The discovery that the audience may experience more or less resembles a theme from a Charles Baxter book. Baxter’s characters awaken their awareness in the world with new discoveries. They hail from various strata of life.

The exhibition creates awareness and leads audiences to a discovery in their lives first by making them realize that everything in life is a process. All the artists in the exhibition, including Yeni Anıt, Elif Çelebi, Orhan Cem Çetin, İnsel İnal, Ferhat Özgür, Çağrı Saray and Rıfat Şahiner, are inter-disciplinary artists. They work with images, photographs, videos, installations and they can make themselves exist in every kind of art discipline and they by themselves make their marks by making their own discoveries in their art style and life.

This is related to the re-degenerative process that the exhibition aims to enlighten viewers about.

“All of the works here in this exhibition have a political and poetic existence and all of the artist are inter-disciplinary artists,” said Fırat Arapoğlu, the curator of the exhibition.

While the technical features in the works differ from graffiti, stencil, painting, photography, video art, the “words” and “meanings” differ in terms of philosophical angles and approaches.

Each word, meaning, image and photograph in the exhibition is part of a process.
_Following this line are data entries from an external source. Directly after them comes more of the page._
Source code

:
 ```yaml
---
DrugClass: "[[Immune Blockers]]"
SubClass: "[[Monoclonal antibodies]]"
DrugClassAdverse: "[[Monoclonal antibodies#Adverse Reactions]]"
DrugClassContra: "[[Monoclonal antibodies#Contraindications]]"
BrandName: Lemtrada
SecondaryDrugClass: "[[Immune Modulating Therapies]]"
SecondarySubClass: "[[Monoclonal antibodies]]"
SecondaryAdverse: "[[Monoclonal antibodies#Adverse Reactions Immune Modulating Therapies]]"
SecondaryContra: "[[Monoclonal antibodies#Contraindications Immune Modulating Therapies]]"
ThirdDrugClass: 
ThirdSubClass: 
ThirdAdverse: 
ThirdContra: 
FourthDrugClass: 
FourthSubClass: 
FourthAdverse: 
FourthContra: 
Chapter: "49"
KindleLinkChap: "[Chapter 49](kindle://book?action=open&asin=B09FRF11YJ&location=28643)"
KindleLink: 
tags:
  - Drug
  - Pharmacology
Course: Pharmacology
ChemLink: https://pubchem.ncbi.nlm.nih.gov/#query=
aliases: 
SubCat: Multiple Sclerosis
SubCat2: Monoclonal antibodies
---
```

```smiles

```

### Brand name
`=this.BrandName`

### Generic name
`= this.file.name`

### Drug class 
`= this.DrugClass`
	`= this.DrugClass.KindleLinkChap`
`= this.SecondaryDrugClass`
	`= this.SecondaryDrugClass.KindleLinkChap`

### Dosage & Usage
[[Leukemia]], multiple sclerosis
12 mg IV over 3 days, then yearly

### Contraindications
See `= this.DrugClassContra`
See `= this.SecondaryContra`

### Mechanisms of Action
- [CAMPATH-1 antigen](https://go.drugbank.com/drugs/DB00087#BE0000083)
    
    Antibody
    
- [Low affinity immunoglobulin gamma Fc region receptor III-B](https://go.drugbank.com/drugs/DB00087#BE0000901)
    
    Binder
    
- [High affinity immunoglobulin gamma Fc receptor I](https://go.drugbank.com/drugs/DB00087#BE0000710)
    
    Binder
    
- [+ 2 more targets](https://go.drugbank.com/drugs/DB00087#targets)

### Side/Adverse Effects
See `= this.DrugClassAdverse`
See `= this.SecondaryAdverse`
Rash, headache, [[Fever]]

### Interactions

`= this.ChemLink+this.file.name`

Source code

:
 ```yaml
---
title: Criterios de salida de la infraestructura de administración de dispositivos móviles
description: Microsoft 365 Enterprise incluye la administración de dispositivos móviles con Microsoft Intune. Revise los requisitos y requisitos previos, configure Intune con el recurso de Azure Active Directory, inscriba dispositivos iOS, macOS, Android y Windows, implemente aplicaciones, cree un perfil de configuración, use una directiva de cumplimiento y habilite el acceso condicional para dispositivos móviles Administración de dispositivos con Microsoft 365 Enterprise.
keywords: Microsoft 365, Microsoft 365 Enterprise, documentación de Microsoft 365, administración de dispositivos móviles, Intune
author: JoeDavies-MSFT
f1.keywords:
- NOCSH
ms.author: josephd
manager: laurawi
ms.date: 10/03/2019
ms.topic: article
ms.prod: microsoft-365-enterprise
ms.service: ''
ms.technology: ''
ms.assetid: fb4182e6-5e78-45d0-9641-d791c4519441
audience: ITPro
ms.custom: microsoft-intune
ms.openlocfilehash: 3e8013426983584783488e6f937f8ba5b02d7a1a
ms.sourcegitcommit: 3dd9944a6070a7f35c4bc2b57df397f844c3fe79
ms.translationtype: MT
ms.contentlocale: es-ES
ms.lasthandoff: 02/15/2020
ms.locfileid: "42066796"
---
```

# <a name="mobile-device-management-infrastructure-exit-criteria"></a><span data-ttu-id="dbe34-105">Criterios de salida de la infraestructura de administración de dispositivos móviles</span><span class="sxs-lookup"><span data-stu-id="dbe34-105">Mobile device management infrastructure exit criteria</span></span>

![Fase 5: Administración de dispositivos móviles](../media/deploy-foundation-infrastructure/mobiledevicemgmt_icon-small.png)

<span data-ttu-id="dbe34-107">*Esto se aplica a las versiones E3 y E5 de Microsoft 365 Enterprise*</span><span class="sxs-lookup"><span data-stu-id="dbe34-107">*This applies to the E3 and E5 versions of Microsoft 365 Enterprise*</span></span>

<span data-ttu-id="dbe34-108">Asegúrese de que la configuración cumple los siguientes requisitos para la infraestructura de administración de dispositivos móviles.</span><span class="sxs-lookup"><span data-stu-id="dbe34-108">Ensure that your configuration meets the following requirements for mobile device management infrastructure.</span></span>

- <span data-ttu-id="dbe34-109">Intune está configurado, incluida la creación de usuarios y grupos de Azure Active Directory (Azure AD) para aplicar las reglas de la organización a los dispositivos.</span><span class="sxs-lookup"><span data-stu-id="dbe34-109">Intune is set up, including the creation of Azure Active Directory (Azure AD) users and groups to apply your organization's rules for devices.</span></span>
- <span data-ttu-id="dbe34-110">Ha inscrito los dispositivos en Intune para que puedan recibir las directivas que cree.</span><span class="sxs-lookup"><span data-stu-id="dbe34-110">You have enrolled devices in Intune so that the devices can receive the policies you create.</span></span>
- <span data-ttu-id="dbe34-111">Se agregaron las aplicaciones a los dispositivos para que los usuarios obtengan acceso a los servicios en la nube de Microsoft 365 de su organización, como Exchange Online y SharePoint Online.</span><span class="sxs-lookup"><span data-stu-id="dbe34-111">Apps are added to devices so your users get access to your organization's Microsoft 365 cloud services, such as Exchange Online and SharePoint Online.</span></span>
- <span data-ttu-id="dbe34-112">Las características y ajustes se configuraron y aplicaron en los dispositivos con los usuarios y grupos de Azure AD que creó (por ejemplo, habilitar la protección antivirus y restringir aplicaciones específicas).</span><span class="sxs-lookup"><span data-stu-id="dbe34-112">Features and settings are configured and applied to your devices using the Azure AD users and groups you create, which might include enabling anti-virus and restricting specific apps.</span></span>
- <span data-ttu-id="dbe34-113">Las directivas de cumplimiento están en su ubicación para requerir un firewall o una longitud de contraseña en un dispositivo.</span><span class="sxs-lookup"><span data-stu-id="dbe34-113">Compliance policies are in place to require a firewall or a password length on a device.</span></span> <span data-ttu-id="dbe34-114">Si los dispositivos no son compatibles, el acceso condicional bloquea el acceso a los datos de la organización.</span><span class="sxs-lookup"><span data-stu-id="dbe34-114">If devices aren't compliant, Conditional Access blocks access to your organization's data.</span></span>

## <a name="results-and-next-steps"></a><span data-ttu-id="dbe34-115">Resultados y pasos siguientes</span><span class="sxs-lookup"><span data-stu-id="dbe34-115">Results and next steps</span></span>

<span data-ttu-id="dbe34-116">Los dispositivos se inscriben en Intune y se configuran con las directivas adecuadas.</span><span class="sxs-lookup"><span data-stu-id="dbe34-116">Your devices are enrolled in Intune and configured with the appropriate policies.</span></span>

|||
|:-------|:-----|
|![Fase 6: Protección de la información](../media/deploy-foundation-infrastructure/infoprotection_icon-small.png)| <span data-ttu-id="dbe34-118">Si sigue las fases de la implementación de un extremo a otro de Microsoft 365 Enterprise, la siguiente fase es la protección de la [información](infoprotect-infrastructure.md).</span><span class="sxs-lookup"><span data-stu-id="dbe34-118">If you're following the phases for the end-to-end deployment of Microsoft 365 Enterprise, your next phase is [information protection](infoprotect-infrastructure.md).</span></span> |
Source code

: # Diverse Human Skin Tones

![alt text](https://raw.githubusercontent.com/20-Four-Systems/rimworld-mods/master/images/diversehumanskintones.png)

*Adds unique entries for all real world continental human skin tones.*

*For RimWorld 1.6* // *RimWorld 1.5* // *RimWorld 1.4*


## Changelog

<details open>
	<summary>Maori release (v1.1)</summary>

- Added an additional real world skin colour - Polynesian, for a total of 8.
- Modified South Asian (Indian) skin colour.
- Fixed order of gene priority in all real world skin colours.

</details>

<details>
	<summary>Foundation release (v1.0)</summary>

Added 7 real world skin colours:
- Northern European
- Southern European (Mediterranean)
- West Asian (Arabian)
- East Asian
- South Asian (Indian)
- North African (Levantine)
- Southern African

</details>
Artists and audiences also become a part of this.

[HH] Discoveries of artists

How artists come to make discoveries via their artistic disciplines is a tricky question. However, it is also an understandable way to scrutinize their works.

Rıfat Şahiner’s work, “un-settlement,” suggests how a city is an unsettled “venue” for its locals and immigrants. Şahiner wrote about his work: “Deleuze and Guattari, in their work titled ‘Capitalism and Schizophrenia,’ suggest that capitalism as a system creates the action of ‘deterritorialization.’ This results in capitalistic structures and associations, created with the cultural intentions, being destroyed with unsettlement. This will cause a gap that only the capitalist system can fill. Because capitalism, in the end, is just a system and it needs some kind of concepts and groupings in society in order to exist. That’s why it creates new groupings and concepts such as the ‘modern family,’ a ‘new government,’ and ‘Moderate Islam.’”

Şahiner, later on, suggests that “in this context, after a closed, authoritative system in the period of the 1980s, Turkey turned its face to a more capitalistic and competitive period and urban transformation, and migration from rural regions to cities started to increase the population in the main production centers. This caused new cultural and sociological trends. This also led to the creation of shanty towns and ‘poor’ areas in the city.”

Şahiner makes audiences “discover” this situation via his photograph series, which shows the Yeşilköy district of Istanbul. His photographs not only show audiences how Istanbul has changed over several years, but also how the culture of the city was affected by this change. The new-born cultural trends and new settlements yet once again make a discovery of the “new” city that we do not know.

Orhan Cem Çetin’s work shows how the generations are related to each other in the same family. The photo that he took at his mother’s home is the place that he spent his childhood. His main concern is to create an “event” about regeneration and degeneration, and so he created the same scene years later. His re-discovery of his childhood scene and making this a piece of art makes audiences re-discover feelings and maybe their own childhood. As Hans George Gadamer suggests, “When we see a piece of art work, it infuses with us and rather than leaving home we come home.”

For this “peculiar” piece of art work, Çetin wrote in his blog: “That is why I wanted to create this scene years later, with mom, out of whose flesh I was generated. The art bit aside, we enjoyed the whole process thoroughly!”